Though the vegetative anatomy appears to be largely cryptic between Laurenciella marilzae and L. namii sp. nov., the two species are quite distinct in overall habit. Laurenciella namii sp. nov. reaches twice the height of L. marilzae and has a thallus texture that is fleshy rather than cartilaginous. The main axes of L. namii sp. nov. are slender and are distinctly lax ( Fig. 4A), never displaying the characteristic “turf ” form possessed by L. marilzae in the Caribbean ( Sentíes et al. 2011). Branching patterns in L. namii sp. nov. are more irregular than alternate ( Fig. 4A, B), with upper portions of the thallus tending to be profusely branched, whereas lower portions are often denuded at maturity ( Fig. 4A). The habitats of both Caribbean and Canary Islands specimens of L. marilzae are documented as exposed sites in the low intertidal zone ( Gil-Rodriguez et al. 2009, Sentíes et al. 2011). Our collections of L. namii sp. nov. from Bermuda and Florida are exclusively found in the subtidal and are especially common in shallow, relatively protected habitats at both locations.
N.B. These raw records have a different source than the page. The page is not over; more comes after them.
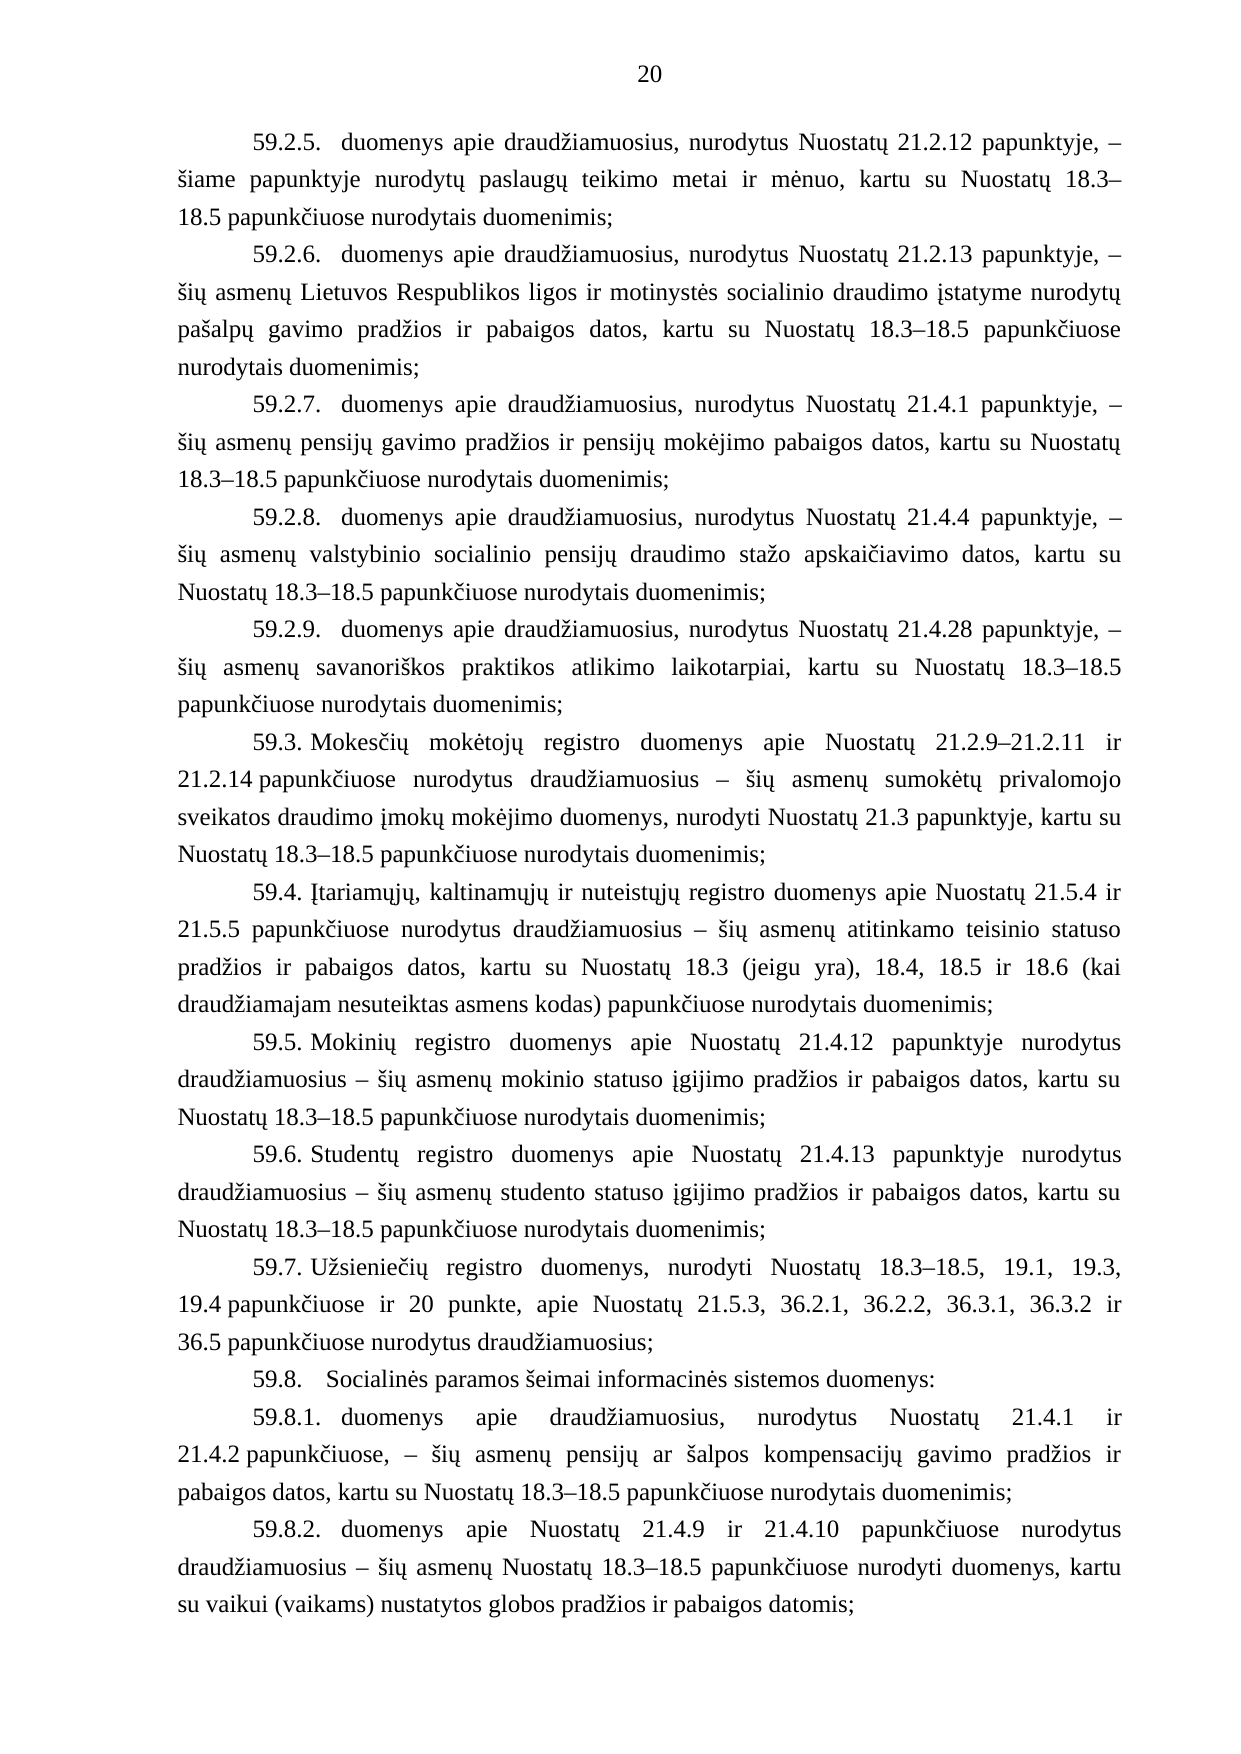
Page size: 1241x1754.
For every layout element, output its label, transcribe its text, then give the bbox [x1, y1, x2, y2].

text 59.2.9. duomenys apie draudžiamuosius, nurodytus Nuostatų 21.4.28 papunktyje, – šių asmenų savanoriškos praktikos atlikimo laikotarpiai, kartu su Nuostatų 18.3–18.5 papunkčiuose nurodytais duomenimis; [177, 606, 1122, 718]
text 59.4. Įtariamųjų, kaltinamųjų ir nuteistųjų registro duomenys apie Nuostatų 21.5.4 ir 21.5.5 papunkčiuose nurodytus draudžiamuosius – šių asmenų atitinkamo teisinio statuso pradžios ir pabaigos datos, kartu su Nuostatų 18.3 (jeigu yra), 18.4, 18.5 ir 18.6 (kai draudžiamajam nesuteiktas asmens kodas) papunkčiuose nurodytais duomenimis; [177, 868, 1122, 1018]
text 59.8. Socialinės paramos šeimai informacinės sistemos duomenys: [177, 1356, 1122, 1393]
text 59.5. Mokinių registro duomenys apie Nuostatų 21.4.12 papunktyje nurodytus draudžiamuosius – šių asmenų mokinio statuso įgijimo pradžios ir pabaigos datos, kartu su Nuostatų 18.3–18.5 papunkčiuose nurodytais duomenimis; [177, 1018, 1122, 1131]
text 59.8.2. duomenys apie Nuostatų 21.4.9 ir 21.4.10 papunkčiuose nurodytus draudžiamuosius – šių asmenų Nuostatų 18.3–18.5 papunkčiuose nurodyti duomenys, kartu su vaikui (vaikams) nustatytos globos pradžios ir pabaigos datomis; [177, 1506, 1122, 1618]
text 59.7. Užsieniečių registro duomenys, nurodyti Nuostatų 18.3–18.5, 19.1, 19.3, 19.4 papunkčiuose ir 20 punkte, apie Nuostatų 21.5.3, 36.2.1, 36.2.2, 36.3.1, 36.3.2 ir 36.5 papunkčiuose nurodytus draudžiamuosius; [177, 1243, 1122, 1356]
text 59.2.6. duomenys apie draudžiamuosius, nurodytus Nuostatų 21.2.13 papunktyje, – šių asmenų Lietuvos Respublikos ligos ir motinystės socialinio draudimo įstatyme nurodytų pašalpų gavimo pradžios ir pabaigos datos, kartu su Nuostatų 18.3–18.5 papunkčiuose nurodytais duomenimis; [177, 231, 1122, 381]
text 59.6. Studentų registro duomenys apie Nuostatų 21.4.13 papunktyje nurodytus draudžiamuosius – šių asmenų studento statuso įgijimo pradžios ir pabaigos datos, kartu su Nuostatų 18.3–18.5 papunkčiuose nurodytais duomenimis; [177, 1131, 1122, 1243]
text 59.8.1. duomenys apie draudžiamuosius, nurodytus Nuostatų 21.4.1 ir 21.4.2 papunkčiuose, – šių asmenų pensijų ar šalpos kompensacijų gavimo pradžios ir pabaigos datos, kartu su Nuostatų 18.3–18.5 papunkčiuose nurodytais duomenimis; [177, 1393, 1122, 1506]
text 59.2.5. duomenys apie draudžiamuosius, nurodytus Nuostatų 21.2.12 papunktyje, – šiame papunktyje nurodytų paslaugų teikimo metai ir mėnuo, kartu su Nuostatų 18.3–18.5 papunkčiuose nurodytais duomenimis; [177, 118, 1122, 231]
text 59.2.7. duomenys apie draudžiamuosius, nurodytus Nuostatų 21.4.1 papunktyje, – šių asmenų pensijų gavimo pradžios ir pensijų mokėjimo pabaigos datos, kartu su Nuostatų 18.3–18.5 papunkčiuose nurodytais duomenimis; [177, 381, 1122, 493]
text 59.2.8. duomenys apie draudžiamuosius, nurodytus Nuostatų 21.4.4 papunktyje, – šių asmenų valstybinio socialinio pensijų draudimo stažo apskaičiavimo datos, kartu su Nuostatų 18.3–18.5 papunkčiuose nurodytais duomenimis; [177, 493, 1122, 606]
text 59.3. Mokesčių mokėtojų registro duomenys apie Nuostatų 21.2.9–21.2.11 ir 21.2.14 papunkčiuose nurodytus draudžiamuosius – šių asmenų sumokėtų privalomojo sveikatos draudimo įmokų mokėjimo duomenys, nurodyti Nuostatų 21.3 papunktyje, kartu su Nuostatų 18.3–18.5 papunkčiuose nurodytais duomenimis; [177, 718, 1122, 868]
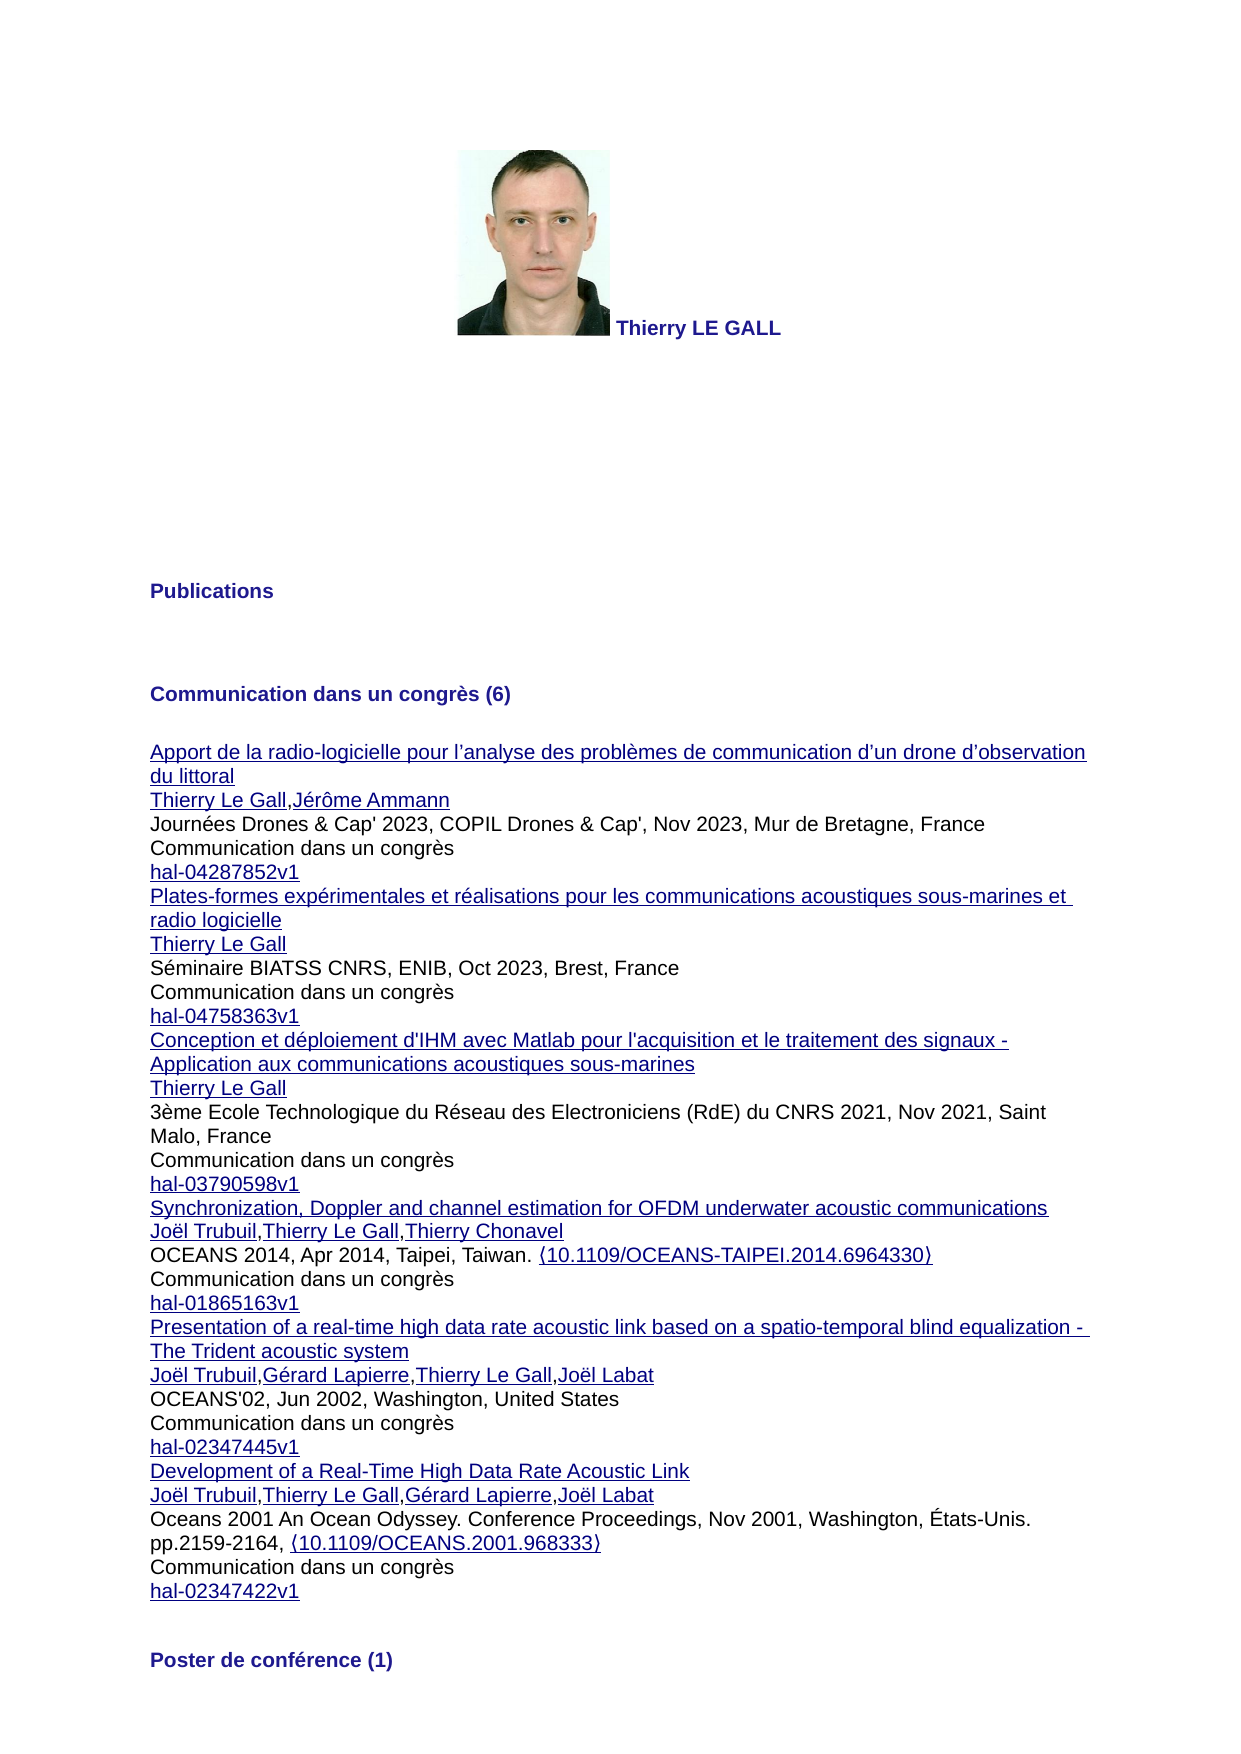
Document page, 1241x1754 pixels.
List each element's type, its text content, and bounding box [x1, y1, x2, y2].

table_cell Synchronization, Doppler and channel estimation for OFDM underwater acoustic communications Joël Trubuil,Thierry Le Gall,Thierry Chonavel OCEANS 2014, Apr 2014, Taipei, Taiwan. ⟨10.1109/OCEANS-TAIPEI.2014.6964330⟩ Communication dans un congrès hal-01865163v1 [150, 1195, 1090, 1315]
subtitle Communication dans un congrès (6) [150, 682, 1090, 706]
subtitle Poster de conférence (1) [150, 1647, 1090, 1671]
table_cell Plates-formes expérimentales et réalisations pour les communications acoustiques sous-marines et radio logicielle Thierry Le Gall Séminaire BIATSS CNRS, ENIB, Oct 2023, Brest, France Communication dans un congrès hal-04758363v1 [150, 884, 1090, 1028]
table_cell Presentation of a real-time high data rate acoustic link based on a spatio-temporal blind equalization [150, 1315, 1090, 1336]
table_cell Development of a Real-Time High Data Rate Acoustic Link Joël Trubuil,Thierry Le Gall,Gérard Lapierre,Joël Labat Oceans 2001 An Ocean Odyssey. Conference Proceedings, Nov 2001, Washington, États-Unis. pp.2159-2164, ⟨10.1109/OCEANS.2001.968333⟩ Communication dans un congrès hal-02347422v1 [150, 1459, 1090, 1603]
subtitle Publications [150, 579, 1090, 603]
table_header Apport de la radio-logicielle pour l’analyse des problèmes de communication d’un drone d’observation du littoral Thierry Le Gall,Jérôme Ammann Journées Drones & Cap' 2023, COPIL Drones & Cap', Nov 2023, Mur de Bretagne, France Communication dans un congrès hal-04287852v1 [150, 740, 1090, 884]
subtitle Thierry LE GALL [150, 150, 1090, 340]
table_cell - The Trident acoustic system Joël Trubuil,Gérard Lapierre,Thierry Le Gall,Joël Labat OCEANS'02, Jun 2002, Washington, United States Communication dans un congrès hal-02347445v1 [150, 1337, 1090, 1459]
table_cell Conception et déploiement d'IHM avec Matlab pour l'acquisition et le traitement des signaux -Application aux communications acoustiques sous-marines Thierry Le Gall 3ème Ecole Technologique du Réseau des Electroniciens (RdE) du CNRS 2021, Nov 2021, Saint Malo, France Communication dans un congrès hal-03790598v1 [150, 1028, 1090, 1195]
picture [453, 150, 610, 336]
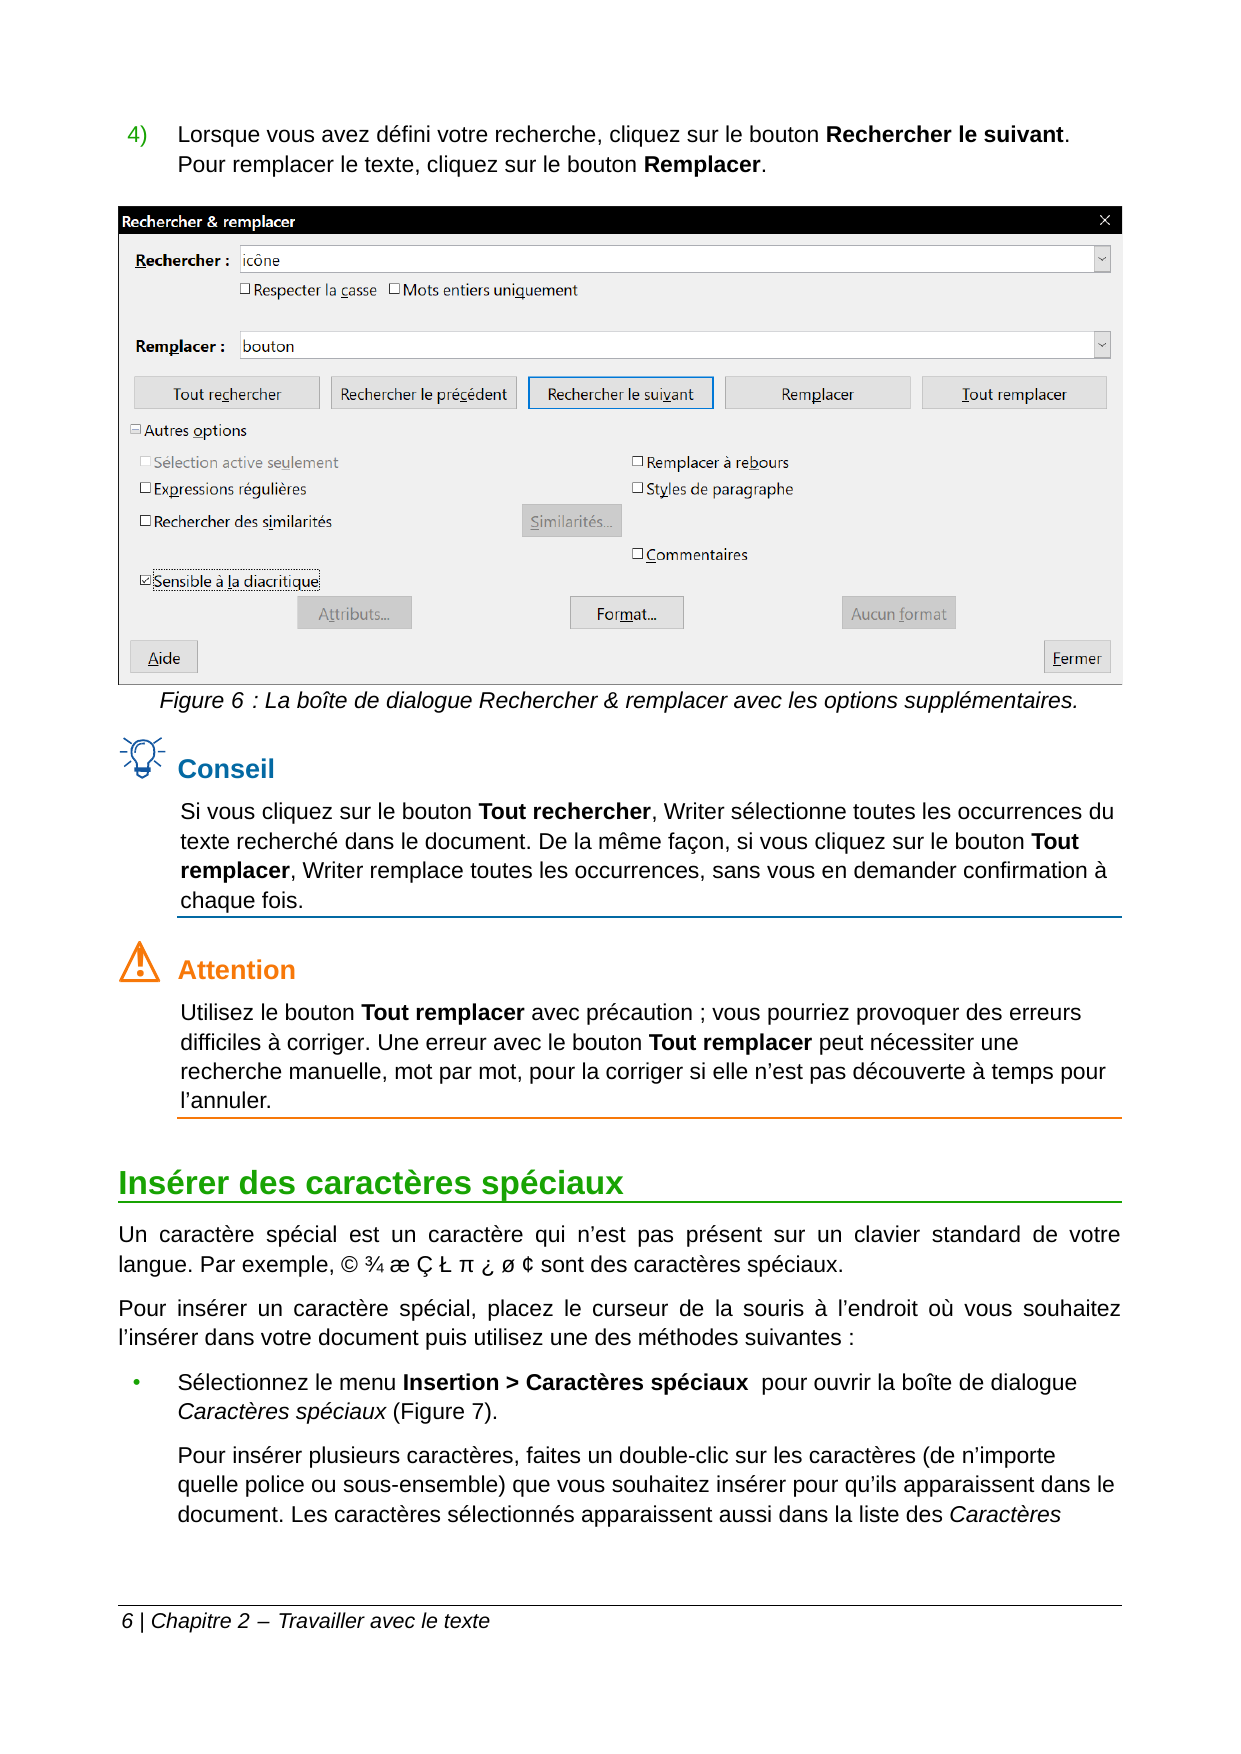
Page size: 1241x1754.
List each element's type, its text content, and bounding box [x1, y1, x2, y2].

list Conseil [118, 736, 1122, 784]
text Figure 6 : La boîte de dialogue Rechercher & remplacer avec les options supplémentaires. [118, 685, 1122, 714]
text Pour insérer un caractère spécial, placez le curseur de la souris à l’endroit où vous souhaitez l’insérer dans votre document puis utilisez une des méthodes suivantes : [118, 1292, 1122, 1351]
text Un caractère spécial est un caractère qui n’est pas présent sur un clavier standard de votre langue. Par exemple, © ¾ æ Ç Ł π ¿ ø ¢ sont des caractères spéciaux. [118, 1218, 1122, 1277]
text Utilisez le bouton Tout remplacer avec précaution ; vous pourriez provoquer des erreurs difficiles à corriger. Une erreur avec le bouton Tout remplacer peut nécessiter une recherche manuelle, mot par mot, pour la corriger si elle n’est pas découverte à temps pour l’annuler. [177, 993, 1122, 1117]
list Attention [118, 940, 1122, 986]
list Lorsque vous avez défini votre recherche, cliquez sur le bouton Rechercher le suivant. Pour remplacer le texte, cliquez sur le bouton Remplacer. [148, 118, 1122, 177]
list Sélectionnez le menu Insertion > Caractères spéciaux pour ouvrir la boîte de dialogue Caractères spéciaux (Figure 7). [133, 1365, 1122, 1424]
text Si vous cliquez sur le bouton Tout rechercher, Writer sélectionne toutes les occurrences du texte recherché dans le document. De la même façon, si vous cliquez sur le bouton Tout remplacer, Writer remplace toutes les occurrences, sans vous en demander confirmation à chaque fois. [177, 792, 1122, 916]
picture [118, 206, 1123, 685]
list Pour insérer plusieurs caractères, faites un double-clic sur les caractères (de n’importe quelle police ou sous-ensemble) que vous souhaitez insérer pour qu’ils apparaissent dans le document. Les caractères sélectionnés apparaissent aussi dans la liste des Caractères [133, 1439, 1122, 1527]
subtitle Insérer des caractères spéciaux [118, 1163, 1122, 1201]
Therefore, after a thorough assessment of species in the ‘ Laurencia -complex’ from the western Atlantic, we determined that our specimens of Laurenciella namii sp. nov. are unique. We did consider the historical name Laurencia obtusa var. gracilis (C.Agardh) Kützing based on the illustrations and description of Kützing (1865), which we interpreted as “delicate branches spreading widely,” and ofCollins & Hervey (1917) who describe it as a “delicate, soft and slender form.” Without seeing the original Chondria obtusa var. gracilis in Lund that Agardh (1822) reported from the West Indies, we believe linking this variety to the new species of Laurenciella would be unwise at present. We did not observe Laurencia obtusa var. gracilis in our collections from St. Croix in the West Indies, the type locality of this variety. Interestingly, images of specimens from Bermuda with the characteristics of Laurenciella namii sp. nov., also previously identified as Laurencia obtusa , can be found illustrated on the Macroalgal Herbarium Portal (https://macroalgae.org/portal/collections/ index.php), so this large species in the complex has been an important member of the flora as long as specimens have been collected in the islands.

A second genetically distinct species of Laurenciella from Bermuda has been discovered in this study. Based on rbc L sequences, the closest neighbor to ‘ Laurenciella sp. 1 Bda’ ( Fig. 1) is an undescribed specimen from Brazil, Laurenciella sp. 2 ( Cassano et al. 2012b) from which it differs by 0.4%. These likely represent a single species of Laurenciella with a broad distribution in the western Atlantic. A second undescribed species from Brazil, Laurenciella sp. 3 ( Cassano et al. 2012b) is closely related to these, with 0.9% divergence in rbc L. As with Yuzurua sp. 1 Bda, we have confirmed only a single collection representing this taxon.